Enhanced Sampling of Nucleic Acids' Structures Using Deep-Learning-Derived Biasing Forces.

The conformation spaces (CS) of macromolecules and their associated dynamics are of vital importance in the understanding of many biochemical functions as well as diseases and in the developments of drugs for curing or managing disease conditions. While the exploration of the CS is generally easier for molecules with fewer atoms (such as ligands and short peptides), achieving the same for larger molecules (such as nucleic acids and proteins) beyond a narrow local equilibrium is non-trivial and sometimes computationally prohibitive.
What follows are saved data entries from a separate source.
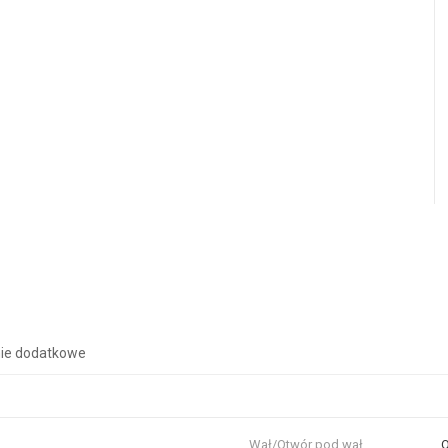
ie dodatkowe
Wał/Otwór pod wał
O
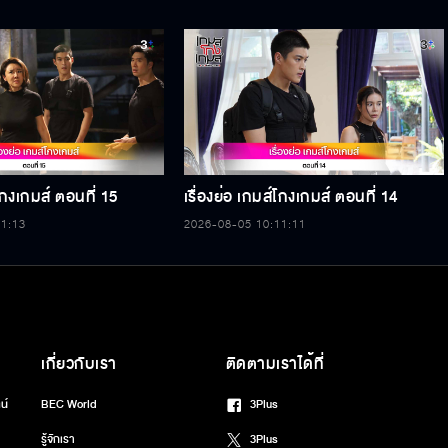
์โกงเกมส์ ตอนที่ 15
เรื่องย่อ เกมส์โกงเกมส์ ตอนที่ 14
11:13
2026-08-05 10:11:11
เกี่ยวกับเรา
ติดตามเราได้ที่
น์
BEC World
3Plus
รู้จักเรา
3Plus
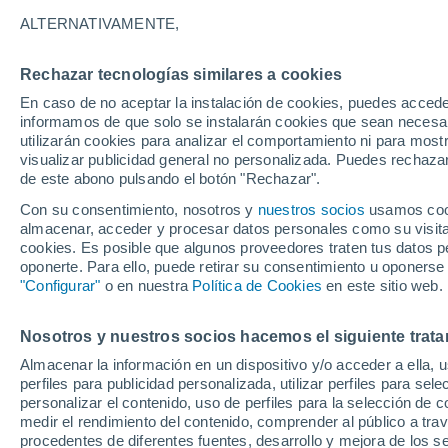
Actualmente es
editor de contenidos y pre
ALTERNATIVAMENTE,
pertenecientes a la internacional
Paramount
este informativo.
Rechazar tecnologías similares a cookies
También es
redactor de contenidos
para lo
En caso de no aceptar la instalación de cookies, puedes accede
informamos de que solo se instalarán cookies que sean necesari
Fuera del ámbito laboral, Alejandro integra 
utilizarán cookies para analizar el comportamiento ni para most
visualizar publicidad general no personalizada. Puedes rechazar
Es una persona que
disfruta mucho de la n
de este abono pulsando el botón "Rechazar".
Con su consentimiento, nosotros y
nuestros socios
usamos cooki
almacenar, acceder y procesar datos personales como su visita e
Artículos de Alejandro Sepúl
cookies. Es posible que algunos proveedores traten tus datos pe
oponerte. Para ello, puede retirar su consentimiento u oponerse
"Configurar"
o en nuestra
Política de Cookies
en este sitio web.
CIENCIA
¿A quién p
Nosotros y nuestros socios hacemos el siguiente trata
El contine
Almacenar la información en un dispositivo y/o acceder a ella, 
perfiles para publicidad personalizada, utilizar perfiles para sele
extractivi
personalizar el contenido, uso de perfiles para la selección de c
medir el rendimiento del contenido, comprender al público a tra
procedentes de diferentes fuentes, desarrollo y mejora de los se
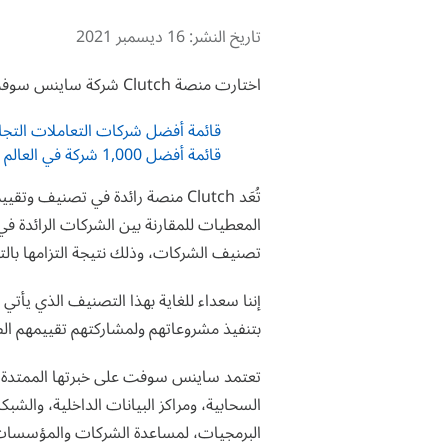
تاريخ النشر:
16 ديسمبر 2021
اختارت منصة Clutch شركة ساينس سوفت لإدراجها في القائمتين التاليتين لعام 2021، وذلك تقديرًا لتميزنا في تقديم الخدمات المُدارة لتقنية المعلومات:
قائمة أفضل شركات التعاملات التجارية 
قائمة أفضل 1,000 شركة في العالم لعام 2021
تُعَد Clutch منصة رائدة في تصن
تصنيف الشركات، وذلك نتيجة التزامها بال
إننا سعداء للغاية بهذا التصنيف الذي يأتي تق
بتنفيذ مشروعاتهم ولمشاركتهم تقييمهم الصادق 
السحابية، ومراكز البيانات الداخلية، والشب
البرمجيات، لمساعدة الشركات والمؤسسات عل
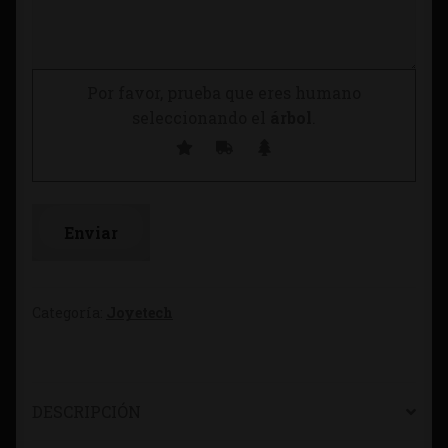
Por favor, prueba que eres humano
seleccionando el
árbol
.
Categoría:
Joyetech
DESCRIPCIÓN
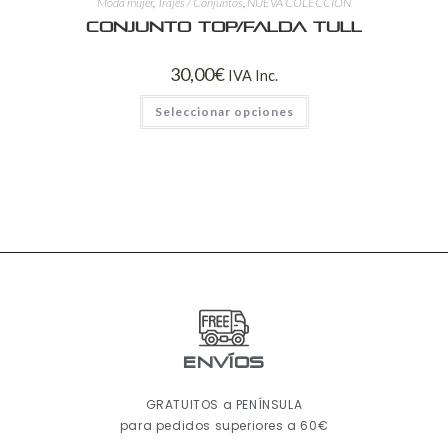
Moda mujer
,
Trajes / Conjuntos
,
NUEVA COLECCIÓN
Conjunto Top/Falda Tull
30,00
€
IVA Inc.
Seleccionar opciones
ENVÍOS
GRATUITOS a PENÍNSULA
para pedidos superiores a 60€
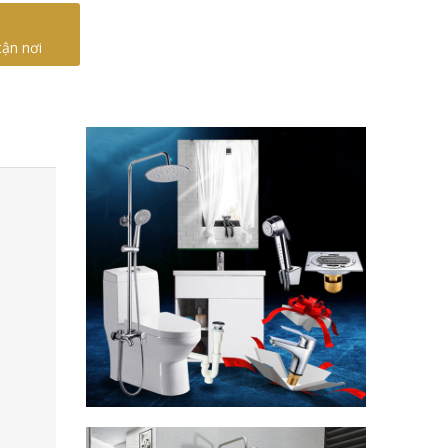
tận nơi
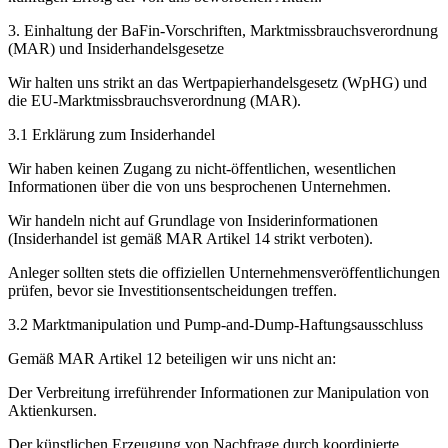
3. Einhaltung der BaFin-Vorschriften, Marktmissbrauchsverordnung
(MAR) und Insiderhandelsgesetze
Wir halten uns strikt an das Wertpapierhandelsgesetz (WpHG) und
die EU-Marktmissbrauchsverordnung (MAR).
3.1 Erklärung zum Insiderhandel
Wir haben keinen Zugang zu nicht-öffentlichen, wesentlichen
Informationen über die von uns besprochenen Unternehmen.
Wir handeln nicht auf Grundlage von Insiderinformationen
(Insiderhandel ist gemäß MAR Artikel 14 strikt verboten).
Anleger sollten stets die offiziellen Unternehmensveröffentlichungen
prüfen, bevor sie Investitionsentscheidungen treffen.
3.2 Marktmanipulation und Pump-and-Dump-Haftungsausschluss
Gemäß MAR Artikel 12 beteiligen wir uns nicht an:
Der Verbreitung irreführender Informationen zur Manipulation von
Aktienkursen.
Der künstlichen Erzeugung von Nachfrage durch koordinierte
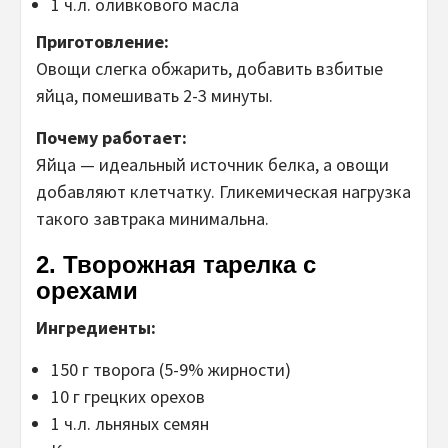
1 ч.л. оливкового масла
Приготовление:
Овощи слегка обжарить, добавить взбитые
яйца, помешивать 2-3 минуты.
Почему работает:
Яйца — идеальный источник белка, а овощи
добавляют клетчатку. Гликемическая нагрузка
такого завтрака минимальна.
2. Творожная тарелка с
орехами
Ингредиенты:
150 г творога (5-9% жирности)
10 г грецких орехов
1 ч.л. льняных семян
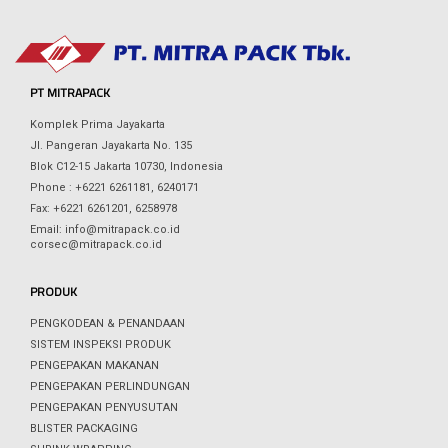
PT MITRAPACK
Komplek Prima Jayakarta
Jl. Pangeran Jayakarta No. 135
Blok C12-15 Jakarta 10730, Indonesia
Phone : +6221 6261181, 6240171
Fax: +6221 6261201, 6258978
Email: info@mitrapack.co.id
corsec@mitrapack.co.id
PRODUK
PENGKODEAN & PENANDAAN
SISTEM INSPEKSI PRODUK
PENGEPAKAN MAKANAN
PENGEPAKAN PERLINDUNGAN
PENGEPAKAN PENYUSUTAN
BLISTER PACKAGING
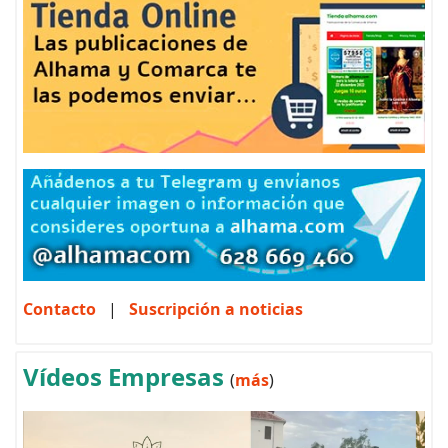
Contacto
|
Suscripción a noticias
Vídeos Empresas
(
más
)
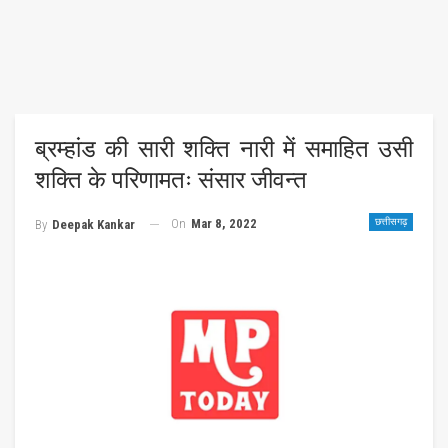
ब्रम्हांड की सारी शक्ति नारी में समाहित उसी
शक्ति के परिणामतः संसार जीवन्त
On
Mar 8, 2022
छत्तीसगढ़
By
Deepak Kankar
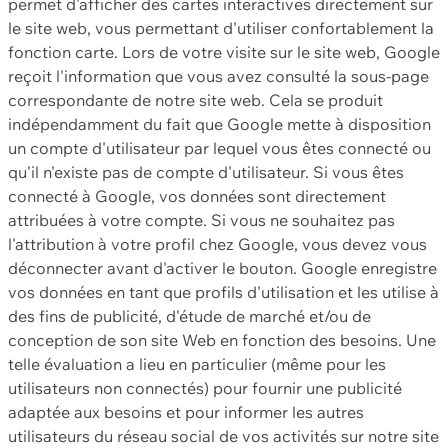
permet d'afficher des cartes interactives directement sur
le site web, vous permettant d'utiliser confortablement la
fonction carte. Lors de votre visite sur le site web, Google
reçoit l'information que vous avez consulté la sous-page
correspondante de notre site web. Cela se produit
indépendamment du fait que Google mette à disposition
un compte d'utilisateur par lequel vous êtes connecté ou
qu'il n'existe pas de compte d'utilisateur. Si vous êtes
connecté à Google, vos données sont directement
attribuées à votre compte. Si vous ne souhaitez pas
l'attribution à votre profil chez Google, vous devez vous
déconnecter avant d'activer le bouton. Google enregistre
vos données en tant que profils d'utilisation et les utilise à
des fins de publicité, d'étude de marché et/ou de
conception de son site Web en fonction des besoins. Une
telle évaluation a lieu en particulier (même pour les
utilisateurs non connectés) pour fournir une publicité
adaptée aux besoins et pour informer les autres
utilisateurs du réseau social de vos activités sur notre site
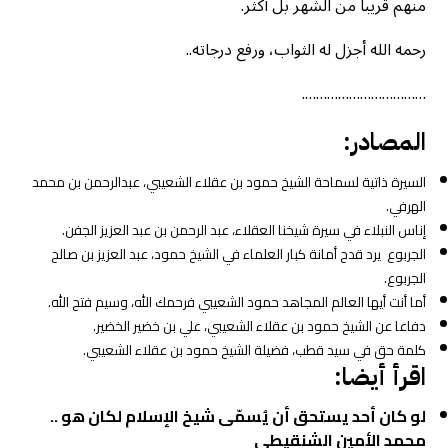
منهم قريبا من الشهر بل أكثر.
رحمه الله أجزل له الثواب، ورفع درجاته..
…………………………….
المصادر:
السيرة ذاتية لسماحة الشيخ حمود بن عقلاء الشعيبي، عبدالرحمن بن محمد
الهرفي.
إناس النبلاء في سيرة شيخنا العقلاء، عبد الرحمن بن عبد العزيز الجفن.
الجربوع يرد قدح أمانة كبار العلماء في الشيخ حمود، عبد العزيز بن صالح
الجربوع.
أما أنت أيها العالم المجاهد حمود الشعيبي فرحمك الله، وسيم فتح الله.
دفاعا عن الشيخ حمود بن عقلاء الشعيبي، علي بن خضير الخضير.
كلمة حق في سيد قطب، فضيلة الشيخ حمود بن عقلاء الشعيبي.
اقرأ أيضا:
لو كان أحد يستحق أن يُسمّى شيخ الإسلام لكان هو ..
محمد الأمين الشنقيطي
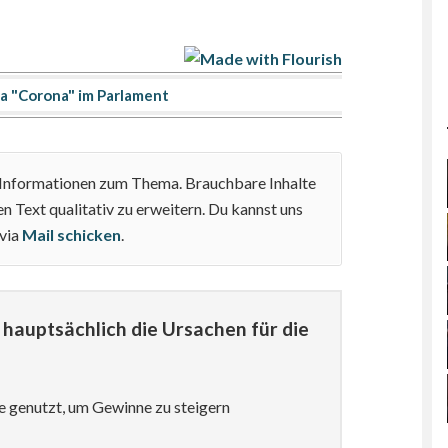
 "Corona" im Parlament
e Informationen zum Thema. Brauchbare Inhalte
n Text qualitativ zu erweitern. Du kannst uns
 via
Mail schicken
.
hauptsächlich die Ursachen für die
e genutzt, um Gewinne zu steigern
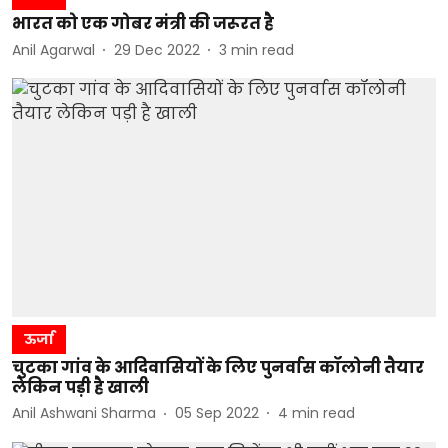
भारत को एक गोबर मंत्री की जरूरत है
Anil Agarwal
29 Dec 2022
3
min read
ऊर्जा
चुटका गांव के आदिवासियों के लिए पुनर्वास कॉलोनी तैयार
लेकिन पड़ी है खाली
Anil Ashwani Sharma
05 Sep 2022
4
min read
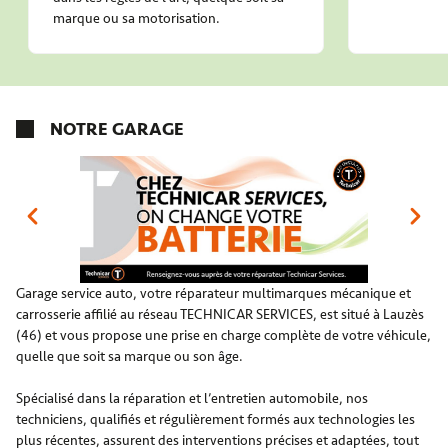
marque ou sa motorisation.
NOTRE GARAGE
Garage service auto, votre réparateur multimarques mécanique et
carrosserie affilié au réseau TECHNICAR SERVICES, est situé à Lauzès
(46) et vous propose une prise en charge complète de votre véhicule,
quelle que soit sa marque ou son âge.
Spécialisé dans la réparation et l’entretien automobile, nos
techniciens, qualifiés et régulièrement formés aux technologies les
plus récentes, assurent des interventions précises et adaptées, tout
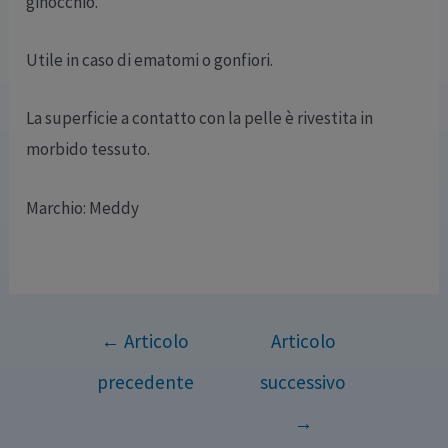
ginocchio.
Utile in caso di ematomi o gonfiori.
La superficie a contatto con la pelle è rivestita in
morbido tessuto.
Marchio: Meddy
←
Articolo
Articolo
precedente
successivo
→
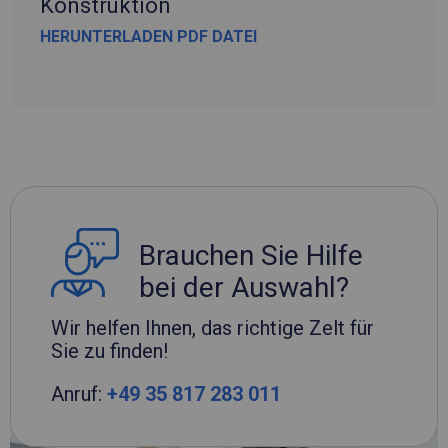
Konstruktion
HERUNTERLADEN PDF DATEI
Brauchen Sie Hilfe
bei der Auswahl?
Wir helfen Ihnen, das richtige Zelt für
Sie zu finden!
Anruf:
+49 35 817 283 011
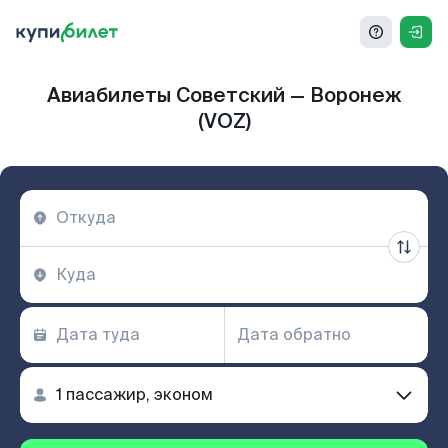
Авиабилеты Советский — Воронеж
(VOZ)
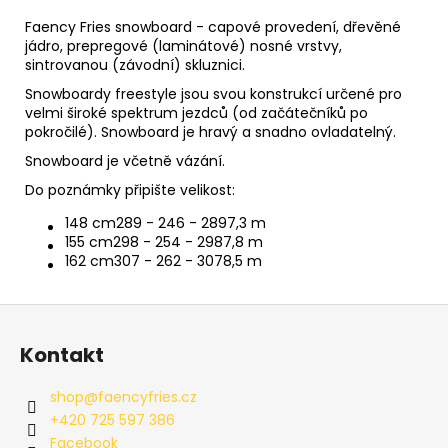
č
u
Faency Fries snowboard - capové provedení, dřevěné
j
jádro, prepregové (laminátové) nosné vrstvy,
sintrovanou (závodní) skluznici.
e
m
Snowboardy freestyle jsou svou konstrukcí určené pro
e
velmi široké spektrum jezdců (od začátečníků po
pokročilé). Snowboard je hravý a snadno ovladatelný.
Snowboard je včetně vázání.
Do poznámky připište velikost:
148 cm
289 - 246 - 289
7,3 m
155 cm
298 - 254 - 298
7,8 m
162 cm
307 - 262 - 307
8,5 m
Z
á
Kontakt
p
a
shop
@
faencyfries.cz
t
+420 725 597 386
í
Facebook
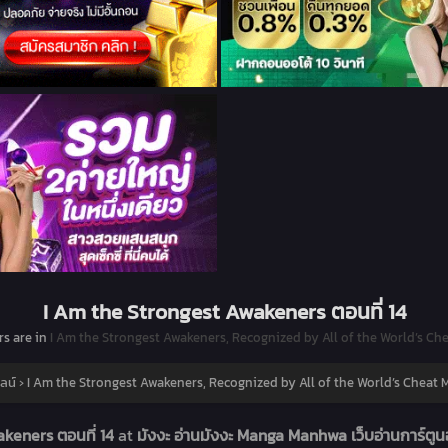
I Am the Strongest Awakeners ตอนที่ 14
rs are in
I Am the Strongest Awakeners, Recognized by All of the World’s Ch
ลน์
›
I Am the Strongest Awakeners, Recognized by All of the World’s Cheat 
keners ตอนที่ 14
at
มังงะ อ่านมังงะ Manga Manhwa เว็บอ่านการ์ตู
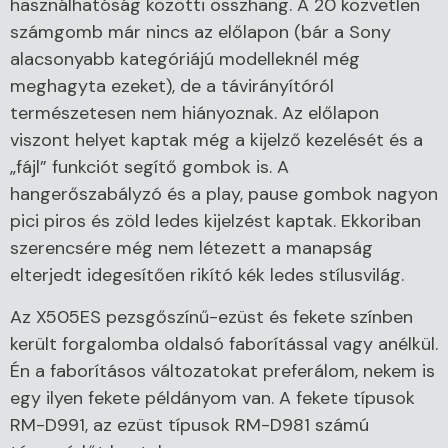
használhatóság közötti összhang. A 20 közvetlen
számgomb már nincs az előlapon (bár a Sony
alacsonyabb kategóriájú modelleknél még
meghagyta ezeket), de a távirányítóról
természetesen nem hiányoznak. Az előlapon
viszont helyet kaptak még a kijelző kezelését és a
„fájl” funkciót segítő gombok is. A
hangerőszabályzó és a play, pause gombok nagyon
pici piros és zöld ledes kijelzést kaptak. Ekkoriban
szerencsére még nem létezett a manapság
elterjedt idegesítően rikító kék ledes stílusvilág.
Az X505ES pezsgőszínű-ezüst és fekete színben
került forgalomba oldalsó faborítással vagy anélkül.
Én a faborításos változatokat preferálom, nekem is
egy ilyen fekete példányom van. A fekete típusok
RM-D991, az ezüst típusok RM-D981 számú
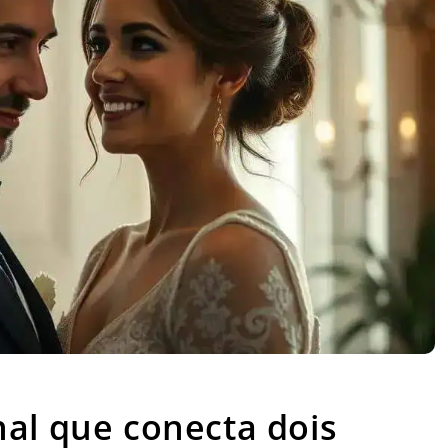
cional que conecta dois corações
al que conecta dois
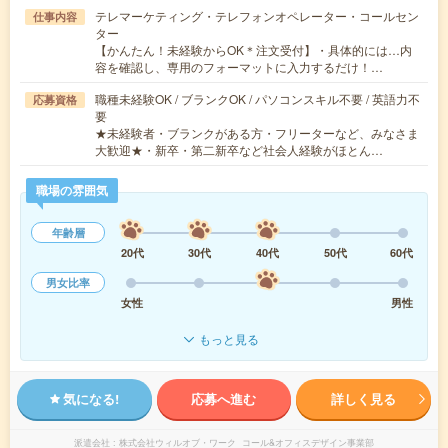
テレマーケティング・テレフォンオペレーター・コールセン
仕事内容
ター
【かんたん！未経験からOK＊注文受付】・具体的には…内
容を確認し、専用のフォーマットに入力するだけ！…
職種未経験OK / ブランクOK / パソコンスキル不要 / 英語力不
応募資格
要
★未経験者・ブランクがある方・フリーターなど、みなさま
大歓迎★・新卒・第二新卒など社会人経験がほとん…
職場の雰囲気
年齢層
20代
30代
40代
50代
60代
男女比率
女性
男性
もっと見る
気になる!
応募へ進む
詳しく見る
派遣会社
株式会社ウィルオブ・ワーク コール&オフィスデザイン事業部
In this work, we present Deep Enhanced Sampling of Nucleic Acids' Structures Using Deep-Learning-Derived Biasing Forces (DESNA, pronounced DES-na), that combines variational autoencoder, a special deep neural network (DNN), and molecular dynamics (MD) simulations to create a robust technique for enhanced sampling, in which DNN-learned latent space is used for inferring appropriate biasing potentials for guiding the MD simulations. The results obtained show that DESNA performs better than conventional MD simulations and efficiently samples wider CS than conventional MD simulations even when DESNA is allowed to run for as short as 10% of the length of conventional MD simulations. This suggests that DESNA is at least 10 times more efficient that conventional MD simulations in its sampling of CS of molecules.